=== DATA PROVIDED ===

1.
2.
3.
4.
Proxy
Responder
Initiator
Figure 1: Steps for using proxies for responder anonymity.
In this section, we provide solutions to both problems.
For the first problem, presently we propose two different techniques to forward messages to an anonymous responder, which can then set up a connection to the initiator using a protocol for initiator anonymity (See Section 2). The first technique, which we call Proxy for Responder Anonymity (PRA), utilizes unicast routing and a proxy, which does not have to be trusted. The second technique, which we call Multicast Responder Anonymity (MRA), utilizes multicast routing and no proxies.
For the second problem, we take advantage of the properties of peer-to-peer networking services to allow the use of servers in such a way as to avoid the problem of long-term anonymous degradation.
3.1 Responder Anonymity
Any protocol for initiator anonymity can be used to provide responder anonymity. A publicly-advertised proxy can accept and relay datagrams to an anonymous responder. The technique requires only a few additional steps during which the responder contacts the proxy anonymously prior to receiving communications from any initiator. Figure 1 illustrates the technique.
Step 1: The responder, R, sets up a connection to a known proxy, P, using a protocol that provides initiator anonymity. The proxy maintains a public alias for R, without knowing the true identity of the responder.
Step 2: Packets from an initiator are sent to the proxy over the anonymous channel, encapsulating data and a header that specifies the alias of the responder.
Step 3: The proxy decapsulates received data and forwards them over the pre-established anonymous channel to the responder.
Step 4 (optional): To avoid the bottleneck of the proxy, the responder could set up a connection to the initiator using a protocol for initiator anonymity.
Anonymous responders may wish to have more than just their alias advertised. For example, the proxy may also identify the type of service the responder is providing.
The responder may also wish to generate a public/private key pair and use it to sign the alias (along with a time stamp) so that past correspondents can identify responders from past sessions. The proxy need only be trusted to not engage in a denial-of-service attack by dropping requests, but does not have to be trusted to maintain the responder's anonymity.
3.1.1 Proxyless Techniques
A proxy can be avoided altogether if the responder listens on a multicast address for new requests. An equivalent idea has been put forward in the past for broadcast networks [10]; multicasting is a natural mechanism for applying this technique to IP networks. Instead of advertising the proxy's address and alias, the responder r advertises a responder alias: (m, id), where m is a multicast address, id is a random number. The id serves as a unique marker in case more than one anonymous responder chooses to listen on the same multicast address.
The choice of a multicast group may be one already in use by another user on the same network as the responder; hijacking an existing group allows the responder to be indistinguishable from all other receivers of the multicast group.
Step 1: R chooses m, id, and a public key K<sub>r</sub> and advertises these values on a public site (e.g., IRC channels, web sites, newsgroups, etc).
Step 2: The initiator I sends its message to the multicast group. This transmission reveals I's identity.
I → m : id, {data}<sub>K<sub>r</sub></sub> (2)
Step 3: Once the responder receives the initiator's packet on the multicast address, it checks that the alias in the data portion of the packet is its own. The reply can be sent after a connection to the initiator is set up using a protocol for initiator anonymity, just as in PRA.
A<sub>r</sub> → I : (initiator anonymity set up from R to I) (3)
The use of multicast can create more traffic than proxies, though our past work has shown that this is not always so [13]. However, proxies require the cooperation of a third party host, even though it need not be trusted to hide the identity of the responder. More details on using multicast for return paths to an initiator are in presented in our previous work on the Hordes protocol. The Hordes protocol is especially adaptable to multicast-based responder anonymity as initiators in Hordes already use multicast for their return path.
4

===

#### WHAT YOU ARE ASKED TO DO
Retype the entries above exactly, but only from the line containing "For the second" through the line containing "3.1 Responder Anonymity", both included.

#### REPLY TO THE TASK
For the second problem, we take advantage of the properties of peer-to-peer networking services to allow the use of servers in such a way as to avoid the problem of long-term anonymous degradation.
3.1 Responder Anonymity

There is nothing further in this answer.